Said and/or Cherif Kouachi were in Yemen in 2011, according to witnesses and officials, although investigators are still working out their exact movements, with Said possibly there as early as 2009 when it is alleged he roomed briefly with Umar Farouk AbdulMutallab
, the "underwear bomber" who targeted a plane to Detroit in 2009.
Were al-Awlaki the organizer of the attack -- someone who laid on the logistical support, financing or chose the target as the al Qaeda in the Arabian Peninsula statement suggests -- then the Kouachi brothers would have been dormant for three years before launching their attack on January 7. Investigators will be desperate to know if there was any further contact between 2011 and the Paris attacks -- whether the orders and logistics were in place by 2011, or further assistance or instructions came closer to the moment. Were it the former, this would be a truly chilling sleeper cell -- idle for years, and then, at a moment's notice, deadly.
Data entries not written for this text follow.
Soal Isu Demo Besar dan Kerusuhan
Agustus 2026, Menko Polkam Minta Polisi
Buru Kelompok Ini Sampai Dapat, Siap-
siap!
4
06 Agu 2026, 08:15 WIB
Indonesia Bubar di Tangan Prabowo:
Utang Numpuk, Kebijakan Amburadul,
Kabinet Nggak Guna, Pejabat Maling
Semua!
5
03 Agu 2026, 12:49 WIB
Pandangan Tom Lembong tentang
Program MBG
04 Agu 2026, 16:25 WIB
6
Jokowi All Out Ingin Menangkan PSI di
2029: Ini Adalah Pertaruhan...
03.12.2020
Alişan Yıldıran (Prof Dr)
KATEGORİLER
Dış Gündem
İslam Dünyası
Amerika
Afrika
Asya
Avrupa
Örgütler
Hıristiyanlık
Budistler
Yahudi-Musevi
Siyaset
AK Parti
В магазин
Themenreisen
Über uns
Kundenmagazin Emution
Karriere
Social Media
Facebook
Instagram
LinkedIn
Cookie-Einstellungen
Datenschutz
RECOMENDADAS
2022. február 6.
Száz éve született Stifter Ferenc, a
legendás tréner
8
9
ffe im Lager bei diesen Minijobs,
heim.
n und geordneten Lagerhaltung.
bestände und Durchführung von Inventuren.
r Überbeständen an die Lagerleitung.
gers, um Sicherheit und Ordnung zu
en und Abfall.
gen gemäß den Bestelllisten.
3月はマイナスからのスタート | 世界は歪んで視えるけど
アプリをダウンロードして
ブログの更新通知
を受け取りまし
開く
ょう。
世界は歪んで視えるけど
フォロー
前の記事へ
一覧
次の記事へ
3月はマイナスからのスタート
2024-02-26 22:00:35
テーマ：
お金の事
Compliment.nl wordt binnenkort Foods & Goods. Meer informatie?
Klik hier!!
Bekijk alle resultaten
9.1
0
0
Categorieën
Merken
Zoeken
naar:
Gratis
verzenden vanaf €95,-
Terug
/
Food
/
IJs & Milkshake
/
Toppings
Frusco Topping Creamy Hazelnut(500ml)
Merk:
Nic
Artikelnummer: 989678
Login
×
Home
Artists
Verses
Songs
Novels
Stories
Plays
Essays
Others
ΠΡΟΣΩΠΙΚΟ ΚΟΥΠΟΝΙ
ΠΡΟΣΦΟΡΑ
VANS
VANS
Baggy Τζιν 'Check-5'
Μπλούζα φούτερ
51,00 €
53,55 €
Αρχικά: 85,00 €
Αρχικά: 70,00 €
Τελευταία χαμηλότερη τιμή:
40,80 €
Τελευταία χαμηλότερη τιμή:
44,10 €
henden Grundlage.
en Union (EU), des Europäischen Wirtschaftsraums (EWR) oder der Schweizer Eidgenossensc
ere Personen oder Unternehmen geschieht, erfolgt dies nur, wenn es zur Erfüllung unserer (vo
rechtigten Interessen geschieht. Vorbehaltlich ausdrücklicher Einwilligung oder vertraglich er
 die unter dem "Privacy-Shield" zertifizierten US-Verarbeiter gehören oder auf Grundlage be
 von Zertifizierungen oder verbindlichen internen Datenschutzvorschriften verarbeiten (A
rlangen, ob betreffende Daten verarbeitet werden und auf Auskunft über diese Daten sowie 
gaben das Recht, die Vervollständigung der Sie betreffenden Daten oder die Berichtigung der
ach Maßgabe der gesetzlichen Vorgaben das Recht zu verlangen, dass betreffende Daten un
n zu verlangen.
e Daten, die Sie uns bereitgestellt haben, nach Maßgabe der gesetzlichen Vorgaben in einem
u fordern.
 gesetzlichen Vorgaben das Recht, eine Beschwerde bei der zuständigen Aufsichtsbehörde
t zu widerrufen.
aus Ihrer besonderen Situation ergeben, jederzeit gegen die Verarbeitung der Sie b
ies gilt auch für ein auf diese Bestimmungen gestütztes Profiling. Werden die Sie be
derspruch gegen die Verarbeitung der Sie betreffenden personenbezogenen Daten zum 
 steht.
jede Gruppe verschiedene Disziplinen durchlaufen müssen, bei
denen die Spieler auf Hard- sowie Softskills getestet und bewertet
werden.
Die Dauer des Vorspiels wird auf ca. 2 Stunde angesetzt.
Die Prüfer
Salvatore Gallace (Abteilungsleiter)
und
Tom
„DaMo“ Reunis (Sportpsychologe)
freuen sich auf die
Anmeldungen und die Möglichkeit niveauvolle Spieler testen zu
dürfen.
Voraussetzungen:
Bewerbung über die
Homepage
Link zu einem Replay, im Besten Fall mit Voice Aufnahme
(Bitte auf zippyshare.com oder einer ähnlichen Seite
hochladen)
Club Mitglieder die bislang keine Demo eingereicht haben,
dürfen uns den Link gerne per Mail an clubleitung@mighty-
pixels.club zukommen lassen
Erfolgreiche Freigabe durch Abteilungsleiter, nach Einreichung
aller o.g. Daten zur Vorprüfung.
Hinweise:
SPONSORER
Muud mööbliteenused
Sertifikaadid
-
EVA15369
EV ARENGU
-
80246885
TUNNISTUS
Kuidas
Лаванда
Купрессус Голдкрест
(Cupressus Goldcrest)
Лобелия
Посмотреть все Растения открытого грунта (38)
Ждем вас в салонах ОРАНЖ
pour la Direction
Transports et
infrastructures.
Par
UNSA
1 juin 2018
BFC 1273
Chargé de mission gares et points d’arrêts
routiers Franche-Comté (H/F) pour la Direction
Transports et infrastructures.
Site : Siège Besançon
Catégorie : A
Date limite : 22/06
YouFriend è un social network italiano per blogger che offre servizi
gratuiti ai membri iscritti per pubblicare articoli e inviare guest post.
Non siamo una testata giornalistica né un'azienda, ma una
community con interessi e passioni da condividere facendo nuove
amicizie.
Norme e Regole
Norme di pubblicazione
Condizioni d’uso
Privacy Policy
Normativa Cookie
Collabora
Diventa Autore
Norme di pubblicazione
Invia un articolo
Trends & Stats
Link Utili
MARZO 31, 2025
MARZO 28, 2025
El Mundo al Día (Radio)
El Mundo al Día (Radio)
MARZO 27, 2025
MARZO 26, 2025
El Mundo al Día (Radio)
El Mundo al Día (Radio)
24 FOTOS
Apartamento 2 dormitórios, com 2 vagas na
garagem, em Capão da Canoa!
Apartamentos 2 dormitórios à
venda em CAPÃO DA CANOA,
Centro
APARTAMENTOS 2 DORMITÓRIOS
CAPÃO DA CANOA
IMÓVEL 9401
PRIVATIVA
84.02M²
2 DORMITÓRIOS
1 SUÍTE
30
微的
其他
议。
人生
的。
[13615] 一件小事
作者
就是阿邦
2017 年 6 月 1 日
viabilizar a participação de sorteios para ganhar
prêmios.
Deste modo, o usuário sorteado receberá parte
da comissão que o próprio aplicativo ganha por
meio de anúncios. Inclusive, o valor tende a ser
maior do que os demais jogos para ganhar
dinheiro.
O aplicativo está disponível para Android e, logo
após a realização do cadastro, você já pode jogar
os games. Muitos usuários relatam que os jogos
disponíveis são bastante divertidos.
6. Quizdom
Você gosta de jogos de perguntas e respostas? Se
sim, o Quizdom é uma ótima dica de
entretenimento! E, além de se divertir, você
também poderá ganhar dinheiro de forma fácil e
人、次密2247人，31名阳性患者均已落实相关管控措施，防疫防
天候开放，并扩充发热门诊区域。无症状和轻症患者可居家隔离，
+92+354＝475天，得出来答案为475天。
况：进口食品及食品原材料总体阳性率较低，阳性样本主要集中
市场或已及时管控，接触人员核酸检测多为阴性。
Above all, Wednesday's long and florid statement shows an al Qaeda desperate not to be eclipsed by its newer -- and at times, in the gruesome jousting of this world -- more radical cousin, ISIS. The names and faces of their leaders, alive and dead, live on, particularly that of al-Awlaki, who, it is said, "threatens the West both in his life and after his martyrdom." It's a chilling sign al Qaeda may very much be a current and real danger.